Tuesday, May 10, 2016

Haakaa Silicone Breast pump Review

Today, I'm going to write a short review about this amazing yet cheap breastpump. It's my personal review, solely on what I think about this pump. If you know marmet technique, this silicone breast pump works just like that. It's suction is strong enough to hold the bottle on your breast. Therefore, you can go hands free! But just be careful not to move too much because the pump will lose its suction and the bottle will drop. {I've tried to use this while cooking, and the bottle doesn't hold. :p}

The best part about this pump is there's no parts to wash. One piece on its own. It's not detachable but you can use a soft sponge and your fingers can reach to the bottom of the bottle. So no worries. Otherwise you can buy a sponge bottle brush to clean. Remember, no scrubbing or rough materials on this silicone pump.

This pump comes in handy especially when your baby only drinks one side and you need to empty the other side. I find this very useful at night, when my baby only drinks one side and I will use this to pump the other side. All these while after direct latching, I keep myself awake as I need to empty the boobs with electric pump. Sometimes I was so tired and sleepy that I just ignore the engorged boob and sleep with it. Until I wake up to a wet shirt. =/ With this pump, I can kill two birds with one stone! Direct latching + pumping at the same time! Awesome!

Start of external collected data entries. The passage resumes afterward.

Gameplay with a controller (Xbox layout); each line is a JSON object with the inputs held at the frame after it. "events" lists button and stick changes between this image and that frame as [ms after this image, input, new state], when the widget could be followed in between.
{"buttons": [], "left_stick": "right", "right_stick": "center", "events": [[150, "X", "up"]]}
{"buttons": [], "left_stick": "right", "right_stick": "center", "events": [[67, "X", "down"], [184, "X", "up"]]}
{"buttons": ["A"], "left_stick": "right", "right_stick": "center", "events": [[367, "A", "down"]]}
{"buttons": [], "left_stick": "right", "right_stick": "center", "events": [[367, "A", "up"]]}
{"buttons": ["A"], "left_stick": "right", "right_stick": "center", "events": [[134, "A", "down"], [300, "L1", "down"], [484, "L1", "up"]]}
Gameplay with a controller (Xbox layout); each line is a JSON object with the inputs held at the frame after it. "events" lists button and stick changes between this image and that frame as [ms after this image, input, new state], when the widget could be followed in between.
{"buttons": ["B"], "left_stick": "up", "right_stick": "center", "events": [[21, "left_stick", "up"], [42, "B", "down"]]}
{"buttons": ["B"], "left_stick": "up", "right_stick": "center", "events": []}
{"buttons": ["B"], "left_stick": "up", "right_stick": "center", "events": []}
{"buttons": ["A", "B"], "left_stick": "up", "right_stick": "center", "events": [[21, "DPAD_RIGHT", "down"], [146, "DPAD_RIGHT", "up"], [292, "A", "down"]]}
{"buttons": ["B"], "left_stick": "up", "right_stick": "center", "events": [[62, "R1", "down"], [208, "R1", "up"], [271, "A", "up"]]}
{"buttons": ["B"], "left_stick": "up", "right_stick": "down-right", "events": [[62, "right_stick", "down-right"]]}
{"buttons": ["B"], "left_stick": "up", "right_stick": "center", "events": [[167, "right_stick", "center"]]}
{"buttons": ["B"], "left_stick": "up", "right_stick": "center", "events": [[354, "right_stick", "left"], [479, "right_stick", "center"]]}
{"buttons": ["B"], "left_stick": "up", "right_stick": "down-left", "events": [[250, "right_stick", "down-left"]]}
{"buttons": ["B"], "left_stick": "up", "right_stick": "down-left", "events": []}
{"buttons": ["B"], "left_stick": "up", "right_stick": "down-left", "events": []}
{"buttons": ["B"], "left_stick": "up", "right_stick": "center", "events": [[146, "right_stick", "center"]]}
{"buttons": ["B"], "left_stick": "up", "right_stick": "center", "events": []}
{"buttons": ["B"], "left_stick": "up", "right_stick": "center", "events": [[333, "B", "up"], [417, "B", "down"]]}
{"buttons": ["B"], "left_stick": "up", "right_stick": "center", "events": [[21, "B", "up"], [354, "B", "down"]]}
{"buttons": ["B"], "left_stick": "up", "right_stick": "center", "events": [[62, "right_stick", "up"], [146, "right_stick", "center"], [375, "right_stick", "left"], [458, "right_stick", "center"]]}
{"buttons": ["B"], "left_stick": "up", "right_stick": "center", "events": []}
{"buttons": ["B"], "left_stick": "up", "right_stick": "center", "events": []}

However, I find that the milk collection bottle is too small. The measurement printed on the bottle is wrong, it says 4oz/90ml maximum but the actual size is 3oz/90ml. They only have one standard size, therefore I always prepare an empty bottle next to me just in case the bottle overflows. Oh yeah, this pump has a wide surface, therefore the milk gets contaminated easily. Do not pump and leave it unattended. Again, I will prepare an empty storage bottle next to me to keep the milk as soon as I've finished the session.

Overall, this pump has been so useful to me. It saves a lot of time! Less parts to wash. Pump the other side while baby is latching on the other side. So convenient. Easy to bring around. I'm loving my Haakaa. It's cheap! I ordered this at 11street for only RM70 plus shipping and I received this the next day itself. The seller is super efficient!


This is the amount that I get after 5 mins! This pump works efficiently to express out the milk. I notice that it won't empty the boob completely, unless I encourage the second let down.

Look at the open-aired wide surface of the flange. Your milk will get contaminated easily. 
Therefore, always prepare an empty bottle when you're pumping so that you can transfer the milk as soon as you're done.